学术文献库

We seek to understand the kinetic energy spectrum in the dissipation range of fully developed turbulence. The data are obtained by direct numerical simulations (DNS) of forced Navier-Stokes equations in a periodic domain, for Taylor-scale Reynolds numbers up to $R_λ=650$, with excellent small-scale resolution of $k_{max}η\approx 6$ for all cases (and additionally at $R_λ=1300$ with $k_{max}η\approx3$), where $k_{max}$ is the maximum resolved wavenumber and $η$ is the Kolmogorov length scale. We find that, for a limited range of wavenumbers $k$ past the bottleneck in the range $0.1 \lesssim kη\lesssim0.5$, the spectra for all $R_λ$ display a universal stretched exponential behavior of the form $\exp(-k^{2/3})$, in rough accordance with recent theoretical predictions.

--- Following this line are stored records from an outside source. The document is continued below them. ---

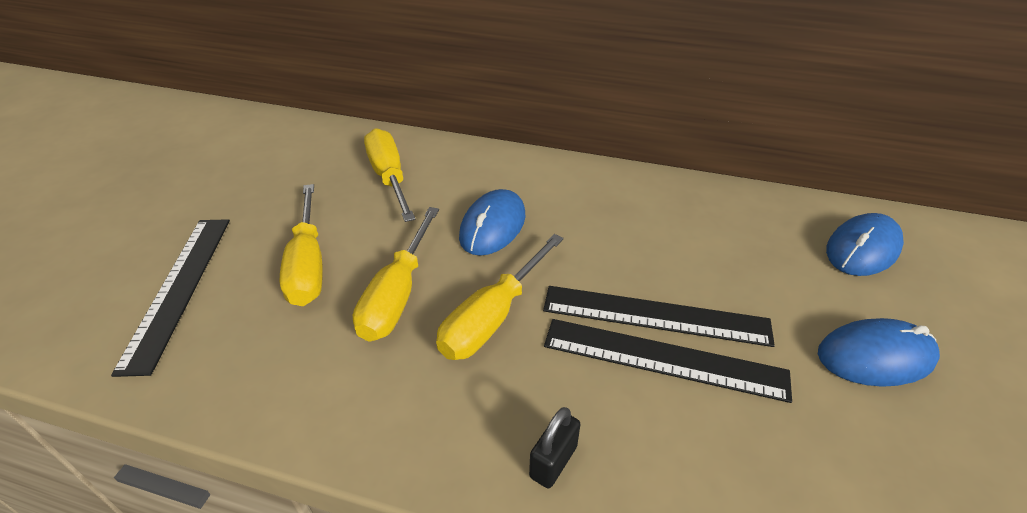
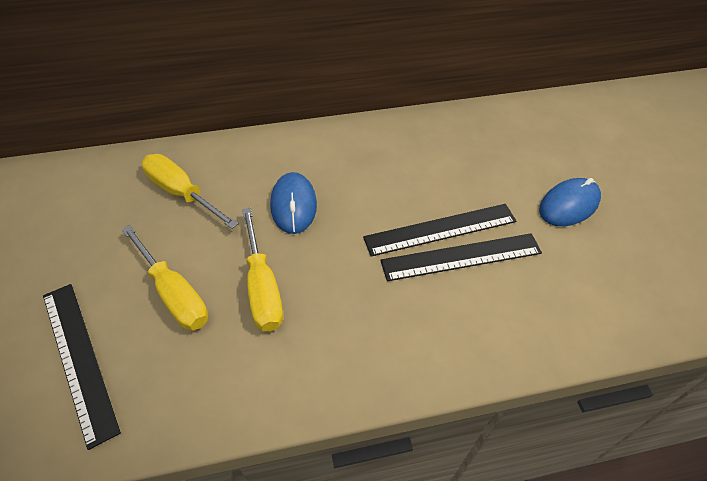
camera: 30 degrees left, 10 degrees up
yellow screwdriver [436,234,564,360] -> none
black padlock [529,407,580,489] -> none
blue mouse [826,213,904,276] -> none

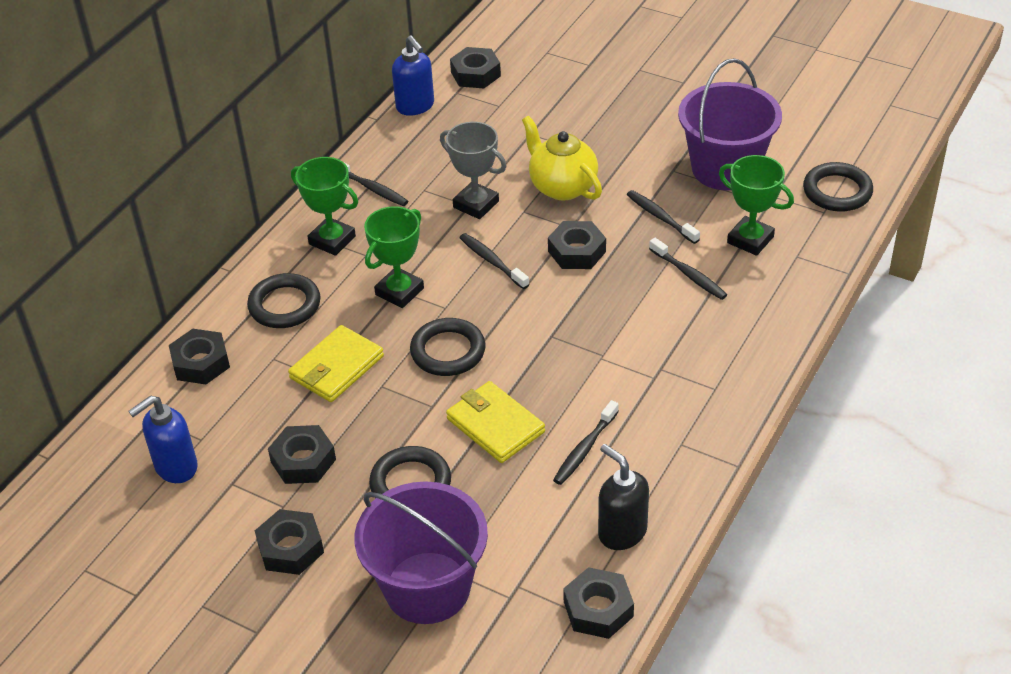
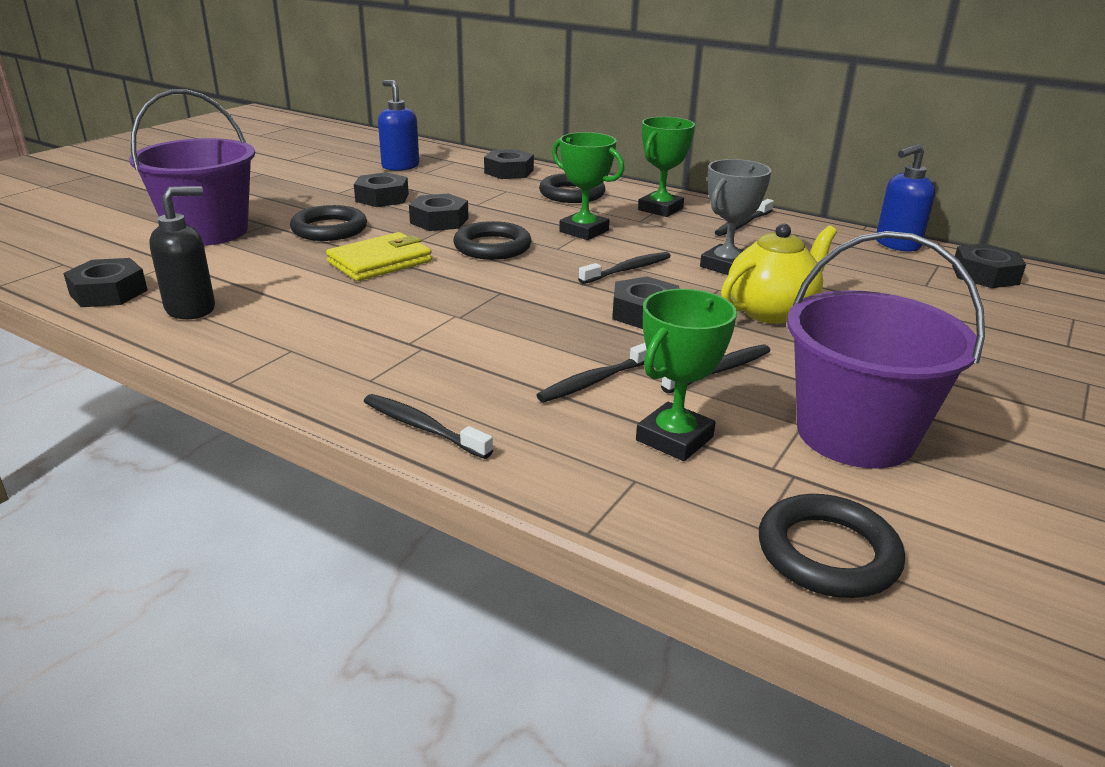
camera: 90 degrees right, 15 degrees down
black nut [255,509,324,575] -> black nut moved to [409,193,469,231]
yellow wallet [288,325,384,402] -> none
black toothbrush [553,400,619,485] -> black toothbrush moved to [364,394,493,459]

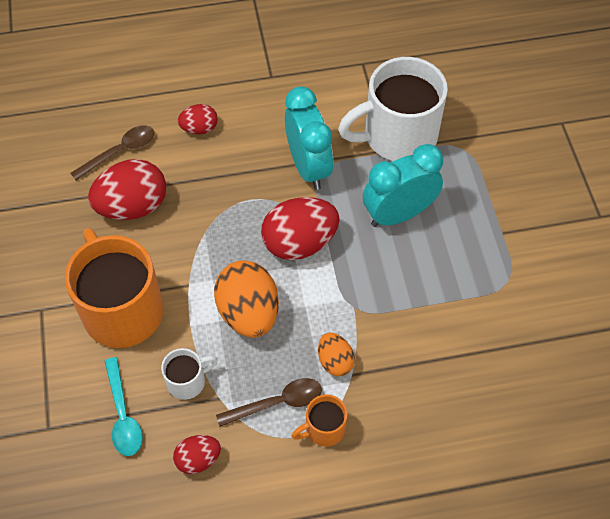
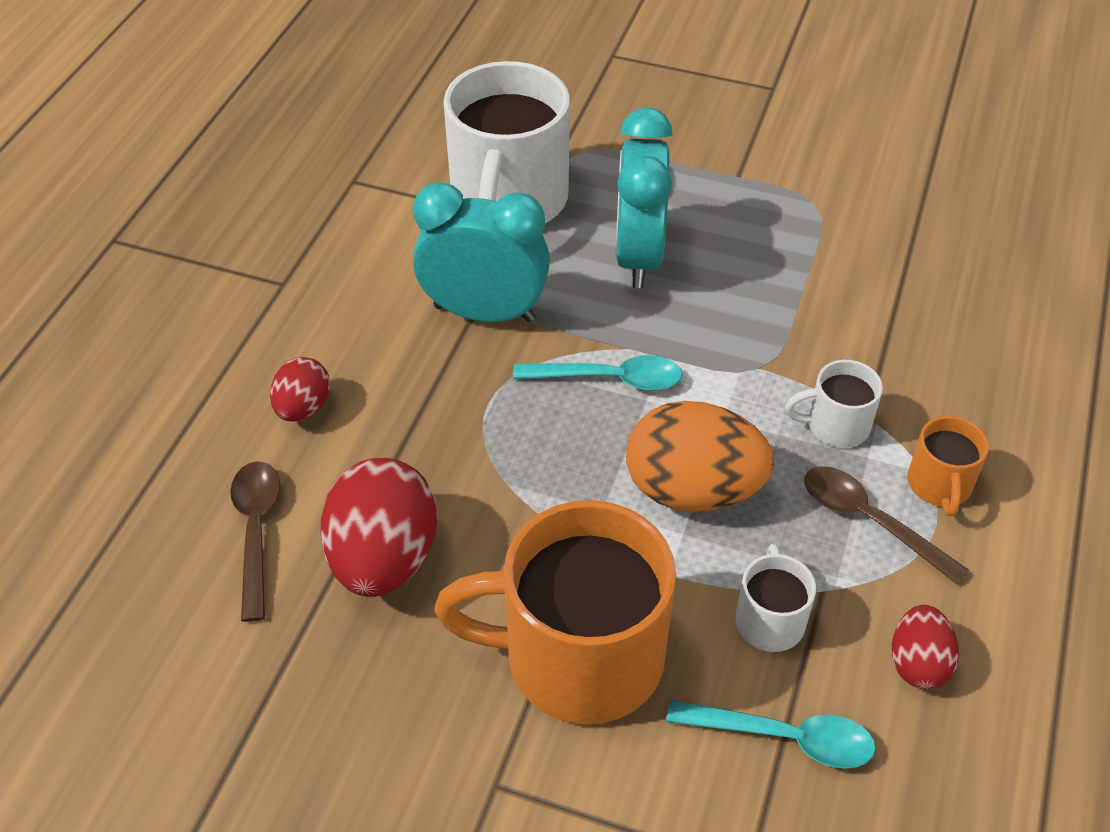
camera: 60 degrees left, 10 degrees down
brown spoon [216,378,322,427] -> brown spoon turned 60 degrees counterclockwise [804,466,969,584]
red egg [261,197,340,260] -> turquoise spoon [513,355,682,391]
orange egg [318,333,355,376] -> white mug [785,360,883,448]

The stretched exponential fit in the near dissipation range $1 \lesssim kη\lesssim 4$ does not possess a unique exponent, which decreases with increasing $R_λ$. This region can be regarded as a crossover between the stretched exponential behavior and the far dissipation range $kη> 6$, in which analytical arguments as well as DNS data with superfine resolution (S. Khurshid et al., Phys.~Rev.~Fluids 3, 082601, 2018) suggest a $\exp(-k)$ dependence. We remark on the connection to the multifractal model which hypothesizes a pseudo-algebraic law.